Another myth is you can’t lose weight and get fit unless you spend money by joining a gym in which I have no desire to. I walk and hike every day and these exercise methods cost me nothing. I enjoy hiking and have found plenty of amazing well-kept trails in and around our city and it’s lots of fun. While on my hike I sometimes pack a healthy picnic lunch and a refillable 32 oz water bottle and make an afternoon out of it.

The best thing about hiking and picnic lunches:

  • It doesn’t cost any money
  • You get amazing health benefits
  • Stress of everyday living vanishes

My life stressors are forgotten within 10 minutes of entering the trails. It’s also a great way to reconnect with your spouse or significant other. Another great free way to get fit is to bike ride. If you own a bike and use it you’re already ahead of the health game. If not there are lots of used bikes for sale at great prices on Kijiji or even free on free-cycle.

The Results

Its been 4  1/2 months and I have lost 70 lbs so far and although my feet and ankles still swell I am optimistic that as the weight melts off the swelling will improve. I recently went to the family doctor and my blood pressure is sitting at 120/80 which is perfect, especially for a 53-year-old woman who had high blood pressure 4 months ago.
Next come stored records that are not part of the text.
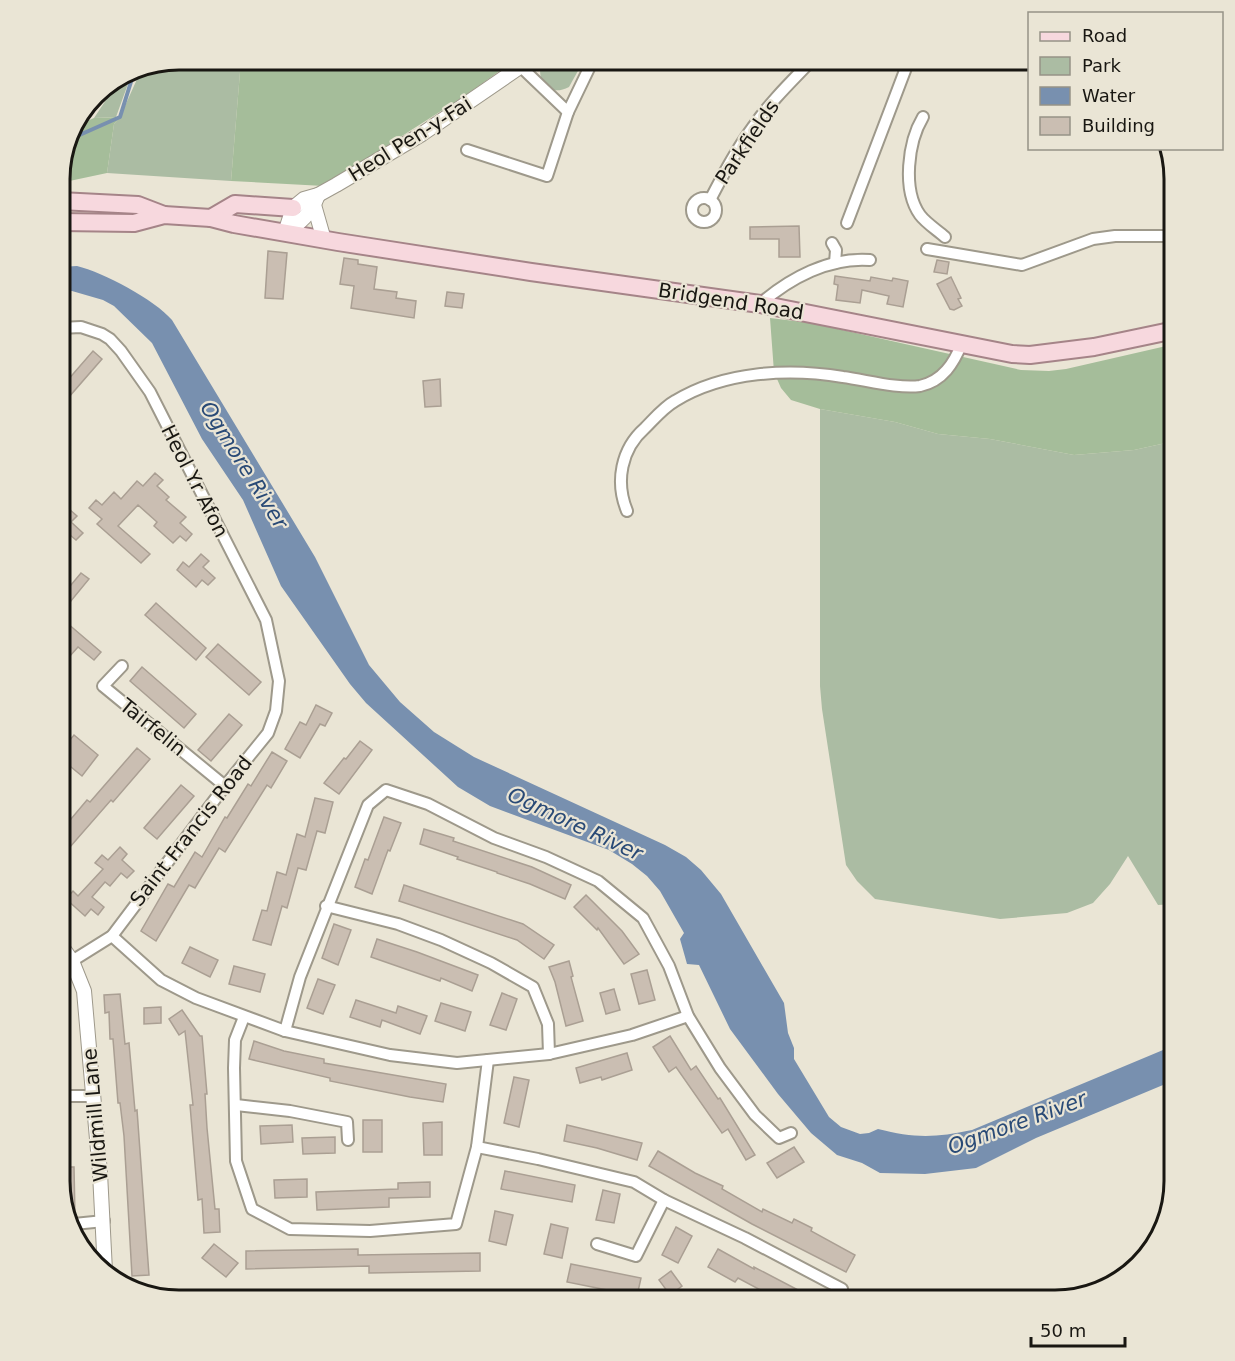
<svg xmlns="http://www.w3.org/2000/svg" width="1235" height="1361" font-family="'DejaVu Sans',sans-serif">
<rect width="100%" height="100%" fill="#eae5d5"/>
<g fill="#abbca3">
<polygon points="180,60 241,60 231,181 107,173 114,124 120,117 142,68"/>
<path d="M 542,60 L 584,60 L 569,87 C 548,98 535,80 542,60 Z"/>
<polygon points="133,70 116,117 94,118 110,94 116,80"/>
<polygon points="820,409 895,422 938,434 990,439 1074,455 1134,450 1175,441 1175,755 1168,758 1175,778 1175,904 1158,905 1128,856 1110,884 1093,903 1067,913 1000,919 875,899 857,881 846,865 822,709 820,686"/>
</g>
<g fill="#a5bd9a">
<polygon points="241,60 515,60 466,95 324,186 231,181"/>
<path d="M 120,117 L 114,124 L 107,173 L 60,183 C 60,164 67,143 75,126 L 94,118 Z"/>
<polygon points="770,318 811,323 1021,370 1049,371 1066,369 1175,344 1175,441 1134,450 1074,455 990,439 938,434 895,422 820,409 791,400 781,388 774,372"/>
</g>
<path fill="#7890af" d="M 77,266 C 103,272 155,300 172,320 L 315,557 L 369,665 L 400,702 L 434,732 L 474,757 L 665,845 L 686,857 L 701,870 L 721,894 L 784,1003 L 788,1033 L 794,1048 L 794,1059 L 829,1117 L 841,1127 L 860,1134 L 869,1133 L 878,1129 C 913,1138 935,1138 972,1130 L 1175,1045 L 1175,1080 L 1036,1138 L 976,1168 L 925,1174 L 880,1173 L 862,1163 L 837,1155 L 811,1133 L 778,1094 L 730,1029 L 699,965 L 687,964 L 680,939 L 684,933 L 660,891 L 647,876 L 632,864 L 609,850 L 490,806 L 458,787 L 366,703 L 350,684 L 281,586 L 243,500 L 202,439 L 152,343 L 114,306 L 103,300 L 72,291 L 60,292 L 60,267 Z"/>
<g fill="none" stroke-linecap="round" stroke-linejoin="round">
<g stroke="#7890af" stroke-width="4">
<polyline points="62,181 75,137 120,117 135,69"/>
<polyline points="66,251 66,271"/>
</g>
</g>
<g fill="#cabeb2" stroke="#aa9f93" stroke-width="1.5">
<polygon points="799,226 800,257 779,257 779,239 750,239 750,227"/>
<polygon points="268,251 287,253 283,299 265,298"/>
<polygon points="344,258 358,260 358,264 377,267 374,289 397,292 396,298 416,301 414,318 351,308 354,286 340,284"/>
<polygon points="937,260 949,262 947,274 934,272"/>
<polygon points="835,276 870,281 871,277 892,281 893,278 908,281 903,307 887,304 889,296 862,290 860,303 836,300 838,285 834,284"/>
<polygon points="951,277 961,298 958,299 962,306 954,310 950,309 937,284"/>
<polygon points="447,292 464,294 462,308 445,306"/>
<polygon points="93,351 102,359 68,398 60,389"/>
<polygon points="440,379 441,406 425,407 423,381"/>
<polygon points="155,473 163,480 157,486 169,497 166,500 186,517 180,523 192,534 186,541 180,536 173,543 154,526 157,522 138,505 118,526 150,554 141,563 97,524 102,519 89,508 96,500 102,505 114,492 121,499 137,481 143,486"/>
<polygon points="69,509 77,516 71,522 83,533 76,540 70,535 60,546 60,512 63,515"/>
<polygon points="201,554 209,561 203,567 215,578 208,585 202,580 196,587 177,570 183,562 189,567"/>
<polygon points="81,573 89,579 66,607 60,602 60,598"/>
<polygon points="156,603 206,648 196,660 145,615"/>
<polygon points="60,617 101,652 94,660 78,647 60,667"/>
<polygon points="218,644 261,682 249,695 206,657"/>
<polygon points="142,667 196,714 184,728 130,681"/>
<polygon points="316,705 332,713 325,726 320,724 300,758 285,749 300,722 306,725"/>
<polygon points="229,714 242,725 211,761 198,750"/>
<polygon points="74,735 98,755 82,776 60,758 60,752"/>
<polygon points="360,741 372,750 339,794 324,783 344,758 346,759"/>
<polygon points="137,748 150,759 113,802 111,800 70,847 60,839 60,832 87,800 90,802"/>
<polygon points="272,752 287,761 271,788 267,785 225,852 219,848 195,888 189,885 156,941 141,931 168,884 174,887 195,852 202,857 225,817 227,818 248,784 251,786"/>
<polygon points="181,785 194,796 157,839 144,828"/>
<polygon points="315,798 333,802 325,833 317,831 306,870 298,868 287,908 282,906 271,945 253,940 262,910 267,911 277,872 286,875 297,834 305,837"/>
<polygon points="384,817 401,823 390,851 388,850 372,894 355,887 365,859 368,860"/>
<polygon points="424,829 454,838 453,841 532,867 571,885 565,899 530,884 497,873 497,872 457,859 458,857 420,844"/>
<polygon points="120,847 127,854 122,860 134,871 127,878 121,873 110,886 105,882 92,897 104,907 98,915 91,909 85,916 66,899 73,891 78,896 103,869 95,863 102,855 108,860"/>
<polygon points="404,885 523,924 554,945 544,959 517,940 399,901"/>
<polygon points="586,895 622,931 639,954 624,964 598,928 597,930 574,907"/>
<polygon points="334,924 351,930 338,965 322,958"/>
<polygon points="377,939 417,952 478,975 472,991 441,978 440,981 371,957"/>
<polygon points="190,947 218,960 210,977 182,963"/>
<polygon points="569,961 573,976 571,977 583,1021 566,1026 555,982 549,967"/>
<polygon points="234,966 265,974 260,992 229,984"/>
<polygon points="647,970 655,1000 639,1004 631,974"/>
<polygon points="318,979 335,985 323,1014 307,1008"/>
<polygon points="614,989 620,1010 606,1014 600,993"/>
<polygon points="502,993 517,999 506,1030 490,1025"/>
<polygon points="120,994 125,1044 129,1043 135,1111 137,1110 149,1275 132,1276 124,1136 120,1103 118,1103 113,1039 110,1039 109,1012 105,1013 104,995"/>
<polygon points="356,1000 396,1013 398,1006 427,1016 420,1034 382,1020 380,1027 350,1017"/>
<polygon points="441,1003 471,1012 465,1031 435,1021"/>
<polygon points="161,1007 161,1023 144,1024 144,1008"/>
<polygon points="182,1010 200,1036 202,1036 207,1094 205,1094 207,1128 215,1209 219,1209 220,1232 204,1233 202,1199 198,1200 190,1105 193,1105 185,1031 179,1035 169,1019"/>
<polygon points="670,1036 691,1070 696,1066 718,1099 720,1098 755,1155 746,1160 728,1129 722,1133 676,1067 669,1072 653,1047"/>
<polygon points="254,1041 284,1051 324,1059 324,1063 446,1084 443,1102 410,1097 330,1081 330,1078 249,1059"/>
<polygon points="627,1053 632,1070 602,1080 601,1077 580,1083 576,1068"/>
<polygon points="514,1077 529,1080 519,1127 504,1123"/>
<polygon points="60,1116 70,1116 70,1167 74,1167 75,1216 72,1217 60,1181"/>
<rect x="363" y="1120" width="19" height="32"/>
<polygon points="442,1122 442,1155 424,1155 423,1123"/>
<polygon points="292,1125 293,1142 261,1144 260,1126"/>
<polygon points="567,1125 642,1143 637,1160 597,1148 564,1141"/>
<polygon points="335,1137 335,1153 303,1154 302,1138"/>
<polygon points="794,1147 804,1162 777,1178 767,1163"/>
<polygon points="658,1151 695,1173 723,1186 722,1189 762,1212 763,1209 792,1223 794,1219 812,1228 811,1231 855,1255 846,1272 752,1224 649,1166"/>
<polygon points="505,1171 575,1185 572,1202 501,1189"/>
<polygon points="307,1179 307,1197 275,1198 274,1180"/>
<polygon points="430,1182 430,1197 389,1198 389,1207 317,1210 316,1192 398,1189 398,1183"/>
<polygon points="603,1190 620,1194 614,1223 596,1220"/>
<polygon points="495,1211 513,1215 506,1245 489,1241"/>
<polygon points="551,1224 568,1228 562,1258 544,1254"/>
<polygon points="676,1227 692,1236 678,1263 662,1255"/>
<polygon points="214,1244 238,1263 226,1277 202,1258"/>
<polygon points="358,1249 358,1255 480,1253 480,1271 369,1273 369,1266 246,1269 246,1251"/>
<polygon points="718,1249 754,1269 754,1267 819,1301 781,1301 738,1278 735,1282 708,1267"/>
<polygon points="571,1264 641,1278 637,1296 567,1282"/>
<polygon points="671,1271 682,1286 670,1295 659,1280"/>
</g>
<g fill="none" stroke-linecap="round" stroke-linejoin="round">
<g stroke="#9e998b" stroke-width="14">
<g id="minor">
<polyline points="521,67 568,112 593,60"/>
<path d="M 923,117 C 908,142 902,190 920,215 C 926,223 937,230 945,237"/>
<polyline points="467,150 547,176 568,112"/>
<circle cx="704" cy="210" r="12"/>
<path d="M 710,200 C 723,175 736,150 753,127 C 770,102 791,82 812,60"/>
<polyline points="847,223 909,60"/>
<polyline points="832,243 836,250 835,263"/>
<polyline points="927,249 1022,265 1093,239 1115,236 1175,236"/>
<path d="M 760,304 C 790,278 829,257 870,260"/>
<polyline points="60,328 81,327 102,334 110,339 121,351 150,392 266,620 279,681 276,711 268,733 225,786 112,936 72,961"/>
<path d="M 627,511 C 615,482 621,449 645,428 C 654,419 664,407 675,401 C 724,371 789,368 843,377 C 866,380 898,389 920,386 C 943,381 954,363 962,343"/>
<polyline points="122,666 103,686 225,786"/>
<polyline points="326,906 398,924 441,940 491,963 533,987 548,1024 549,1054"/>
<polyline points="112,936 161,980 196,998 285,1031 390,1055 457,1063 549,1054 632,1035 688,1016"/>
<polyline points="244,1017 235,1040 234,1068 236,1161 252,1209 290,1229 370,1231 456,1224 477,1147 488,1060"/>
<polyline points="285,1031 300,977 368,805 386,790 428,804 494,838 546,857 598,881 643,918 669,966 688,1016 720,1068 755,1115 779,1138 791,1133"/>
<polyline points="60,1096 94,1096"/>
<polyline points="236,1105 290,1111 347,1122 348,1140"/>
<polyline points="477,1147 538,1159 634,1182 664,1200 745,1238 842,1289 836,1301"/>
<polyline points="74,1224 104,1221"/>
<polyline points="597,1244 636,1256 664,1200"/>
</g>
</g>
<g stroke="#9e998b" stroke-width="16">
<g id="tertiary">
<polyline points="314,205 324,240"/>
<polyline points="285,233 293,208 304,199 318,195 336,185 422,134 530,60"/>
<path d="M 285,233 C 300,223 311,214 318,195"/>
<polyline points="60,944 72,961 84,991 100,1173 105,1271"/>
</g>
</g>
<g stroke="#a58488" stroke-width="20">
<g id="primary">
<polyline points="60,201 138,205 164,215"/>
<polyline points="211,218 235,204 293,208"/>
<polyline points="60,222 134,223 164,215 211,218 234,224 338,242 531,272 760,304 1012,354 1030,355 1094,347 1175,330"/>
</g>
</g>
<use href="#minor" stroke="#fff" stroke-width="10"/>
<use href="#tertiary" stroke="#fff" stroke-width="14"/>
<use href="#primary" stroke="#f7d8de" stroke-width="16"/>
</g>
<g text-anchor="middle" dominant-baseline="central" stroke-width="4.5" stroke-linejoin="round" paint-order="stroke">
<g font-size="20" fill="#191712" stroke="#eae5d5">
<text transform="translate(410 139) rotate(-32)">Heol Pen-y-Fai</text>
<text transform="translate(747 142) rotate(-56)">Parkfields</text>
<text transform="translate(731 301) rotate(9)">Bridgend Road</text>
<text transform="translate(195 481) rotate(63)">Heol Yr Afon</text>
<text transform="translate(153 727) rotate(39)">Tairfelin</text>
<text transform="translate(191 831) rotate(-52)">Saint Francis Road</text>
<text transform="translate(95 1115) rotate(-95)">Wildmill Lane</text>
</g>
<g font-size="21" font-style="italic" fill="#294a76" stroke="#eae5d5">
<text transform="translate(244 465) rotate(58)">Ogmore River</text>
<text transform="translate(575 824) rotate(25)">Ogmore River</text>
<text transform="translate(1017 1123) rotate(-20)">Ogmore River</text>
</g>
</g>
<path d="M0 0H1235V1361H0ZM179 70H1055A109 109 0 0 1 1164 179V1181A109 109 0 0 1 1055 1290H179A109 109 0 0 1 70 1181V179A109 109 0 0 1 179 70Z" fill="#eae5d5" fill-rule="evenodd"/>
<path fill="none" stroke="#191712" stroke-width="3" d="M179 70H1055A109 109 0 0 1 1164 179V1181A109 109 0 0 1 1055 1290H179A109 109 0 0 1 70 1181V179A109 109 0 0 1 179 70Z"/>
<rect x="1028" y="12" width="195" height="138" fill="#eae5d5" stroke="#969387" stroke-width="1.5"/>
<rect x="1040" y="32" width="30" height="9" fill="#f7d8de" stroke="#969387" stroke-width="1.5"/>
<text x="1082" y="42" font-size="18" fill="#191712">Road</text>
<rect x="1040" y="57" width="30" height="18" fill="#abbca3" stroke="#969387" stroke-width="1.5"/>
<text x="1082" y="72" font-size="18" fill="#191712">Park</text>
<rect x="1040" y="87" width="30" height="18" fill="#7890af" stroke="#969387" stroke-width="1.5"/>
<text x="1082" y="102" font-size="18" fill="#191712">Water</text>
<rect x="1040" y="117" width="30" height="18" fill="#cabeb2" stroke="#969387" stroke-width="1.5"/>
<text x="1082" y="132" font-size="18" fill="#191712">Building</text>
<path d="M1031 1337v9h94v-9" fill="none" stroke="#191712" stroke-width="3"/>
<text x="1040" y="1337" font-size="18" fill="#191712" stroke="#eae5d5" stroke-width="4.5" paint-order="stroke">50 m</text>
</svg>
My resting heart rate has slowed considerably which speaks volumes on the benefits of my free cardio workouts every day.

I love the foods, exercise and energy that this new life has given me. I wish I had not wasted so much time but I can’t go back, only forward. I hope telling my story will make a difference in someone else’s life who thinks that they cant do it, they aren’t strong, don’t have enough money or aren’t motivated. I am living proof that you can go after what you dream no matter your age, wealth or health. With hard work and determination you can accomplish your goals even if one step at a time. Anything can be accomplished with hard work, determination and a refusal to fail no matter how impossible the big picture looks in the beginning.

I have done this without fad diets, gimmicks, pills, surgery or any other weight-loss aids. Clean eating, portion control, lots of walking and a fierce desire to save my life. Whatever your path is, don’t give up. We may have different methods of getting there but we will meet and celebrate at the finish line. Now its onward and upwards to reaching my final goal  a weight loss of 100 lbs. As of today September 3rd, 2012 I am 75.5 lbs lighter!

There is so much available for people who desire to eat healthy and get fit. We have to reach out and change the way we think. Taking my life back and getting fit while setting goals just like a budget are steps I am willing to take… to be me again.